THE DAY JUST WENT FROM BAD TO WORSE

I don't own anything though I wish I did sometimes. All the disclaimers still apply though.

Chapter 15

The next day Tommy sat in his hospital bed thinking. He still wasn't sure what to do or if he was going to see Kimberly or not. He wanted to. He really did but he wasn't sure how he felt about things. All he knew is that he felt sad and was in a lot of pain about the loss of the baby. He also knew that the only person who could understand what he was going through was Kim. But honestly how does one greive with someone who was probably just as shattered or more shattered than he was? He lost a baby.. but so did Kim. In fact she probably lost more than he did but their grief was the same.

All of the sudden he saw the door to his room close and then take on an erie red glow. Before he knew it Lord Zedd appeared in his room but as he materialized he was sitting on the dresser on the far side of the room.

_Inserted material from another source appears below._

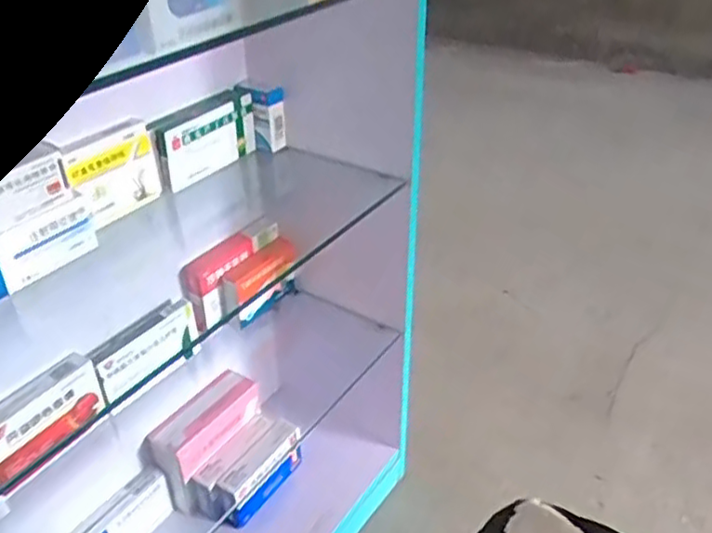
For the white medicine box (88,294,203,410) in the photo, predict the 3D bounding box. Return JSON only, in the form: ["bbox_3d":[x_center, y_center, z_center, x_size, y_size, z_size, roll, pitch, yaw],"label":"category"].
[{"bbox_3d":[-0.262,0.108,0.848,0.037,0.088,0.145,21,39,28],"label":"white medicine box"}]

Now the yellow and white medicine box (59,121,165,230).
[{"bbox_3d":[-0.261,-0.098,0.726,0.024,0.103,0.107,25,41,29],"label":"yellow and white medicine box"}]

Lord Zedd studied Tommy a moment before saying "I didn't figure you for a coward white ranger."

"I am no coward Zedd!" Tommy exclaimed

"Right now Kimberly lays in her hospital room crying her self into quite a state. You are here sad but not making a move to go anywhere near her. Kimberly carried a child for you for a few weeks and even though she lost it she still carried it. You grieve but before this little stay of yours you didn't even know about a baby. You loved her just as you always did. Now because of some little news you turn your back on her. Your as they say on Earth "Your baby's mama." I'm sure everyone is probably more understanding than I am... proud even. All I can say I am ashamed of you white ranger. I find it hard to imagine that I did not beat you in the old days or that with this attitude I even helped you escape. You are a coward white ranger. If you cannot admit that than you are more in a denial state than anyone else I have ever met. What is it you have to say white ranger? Go ahead and say it. I spelled the door and no one will come in until I leave. We have all the time in the world right now.

"Lord Zedd I mean no disrespect but why do you care?" Tommy questioned

"Well boy I have spent years watching you and your friends. Let's just say I have developed a bit of an attachment to you and you already know how I feel about our Kimberly. Why on Earth would I not care? Why do you not care enough? Why is it that I care more than you do? She is afterall pratically your girlfriend. The girl, if I am not mistaken, the one whom you wanted to marry. Isn't that what you told that nurse of yours?"

"Zedd you have never lost a child so you don't know how this feels."

"You do not know that. You have no idea if I have ever lost a child or not. Just because we have battled and now have some understanding you have learned very little about me. I am not likely to disclose my most private thoughts everytime we saw each other. In fact you have learned more about me this week than everything you knew about me before put thogether. But if you are curious than yes I have. Rita was unable to carry ours. It was quite devestating but she and I were able to overcome it and we are not quite as compatable as you and Kimberly are."

"Zedd... I had not idea. I'm sorry." Tommy said shocked

"I do not need your pity White Ranger. I wanted to make you see sense but I am unsure if I will get through to you or not. So now I think it time for me to leave. I would like to stay but my wife needs me. I want to leave you with these words.. If you love her than be with her. If you don't than you need to let her go. Let her go now and get all the grief out of the way. It would be quite cruel to do it later. Just know this either way you decide if you are not there for her during this than you will lose her for good. You won't even have friendship left or a chance of it. You will become the point of her anger and resentment." With that Lord Zedd disappeared, the door opened, and a nurse came inside.